It has been said that to become the authentic person we know we are, we must first peel back layers of our existence. Much like the preverbal caterpillar that must spin its chrysalis that become its chamber of change, we decide what we must let go to become the female image we see in our minds.
As we find ourselves moving along our self appointed path, discarding bits of our male persona, we watch with wonder and joy to see our feminine selves emerge. We joyously toss the male behaviors, the gestures, the drab male clothing that was responsible for our old person being recognized as part of the male society. And we do everything to create the female person based on our experiences with women I believe some of us do. As I was trying to reshape my behaviors and hand gestures to more appropriate ones, I was building my wardrobe and accessories.
I realized that my idea or image of myself as a woman was based on my Mother, and how I saw her dressed every time she went out with my dad. I was 15 in 1960 and I would say that my Mother was a very fashion conscious woman of her day, wearing jewelry, and heels always with dresses or skirts. I believe that she also wore the required slip, hose and undergarments that women of her age wore. So of course, as I transitioned when I was older it meant that I still passed through some puberty stage of female development. Which meant that the dresses and skirts were above the knee, the heels had to be 3 inches or higher; I thought that I need to wear bracelets, earrings (clip-ons), pantyhose and foundation garments with full makeup, always. One had to dress appropriately, modestly, but fashionably.
I learned to quickly assimilate a feminine walk, gesturing and movements which I thought helped me pass as a women. It took a few years to realize that just as I peeled back my male persona, layer by layer, I could let go of my stylized image. The first change was realizing that I could wear dresses with no sleeves, as I had thought my arms were too big.
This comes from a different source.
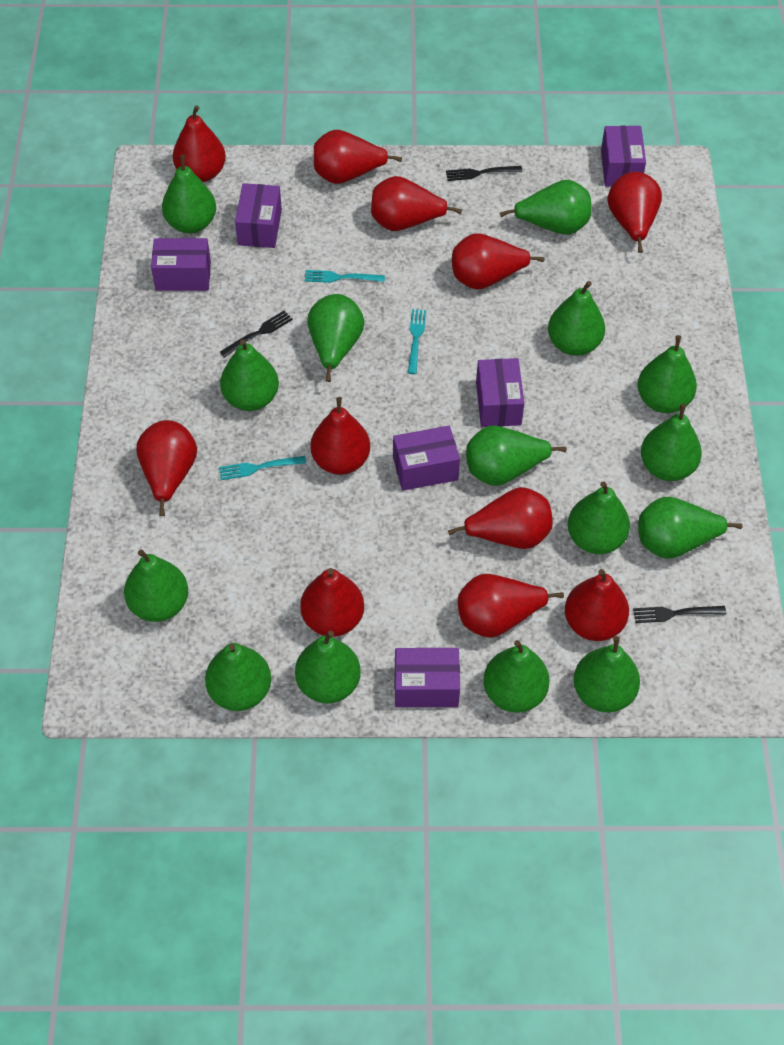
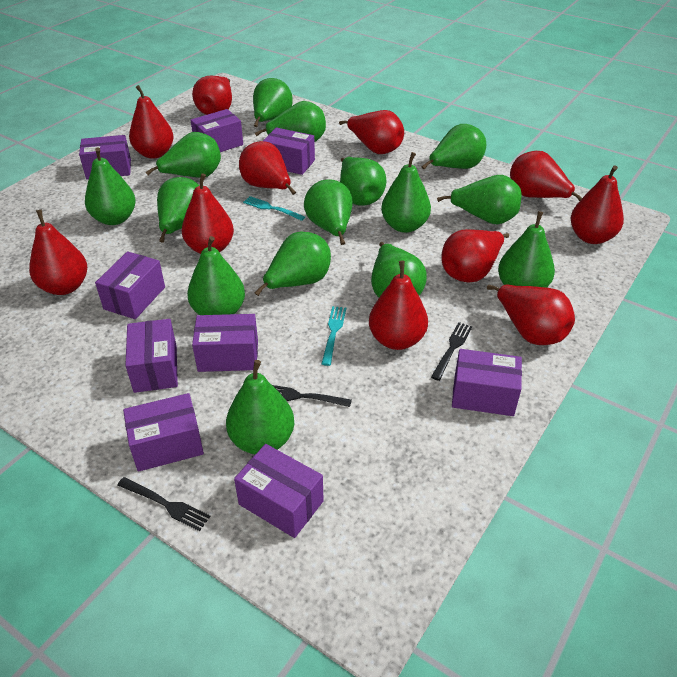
purple box: [151,238,211,291] [235,183,282,248] [393,426,460,491] [395,648,460,707] [476,358,524,427] [601,126,646,186] = 6 -> [79,135,131,179] [95,251,165,319] [123,393,204,472] [125,319,178,393] [190,109,243,152] [192,314,258,372] [234,444,324,538] [263,127,315,175] [452,349,522,416] = 9
turquoise fork: [219,456,306,480] [305,270,385,283] [408,309,426,374] = 3 -> [243,196,305,221] [322,306,346,366] = 2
Also the length of my clothes dropped to my calfs or floor length. Gone was the foundation garments and slips, gone was the higher heels, (sigh). I needed some jewelry, just not Everything I wore before. Maintaining my own sense of style and dress standards, of course was very important to blending in with the female population. Realized that after an especially hot summer, that I didn’t need to wear pantyhose and that was a big relief.
I peeled off my male persona and after some years living comfortable as Sarah, I began to peel away those mental ideas of what and who I thought a woman should aspire to and soon knew that I could present myself without long sleeves, wear lower heel or flats, no hose, even going out with no makeup.
So, life is more simpler with the layers peeled away and our existence free and transparent.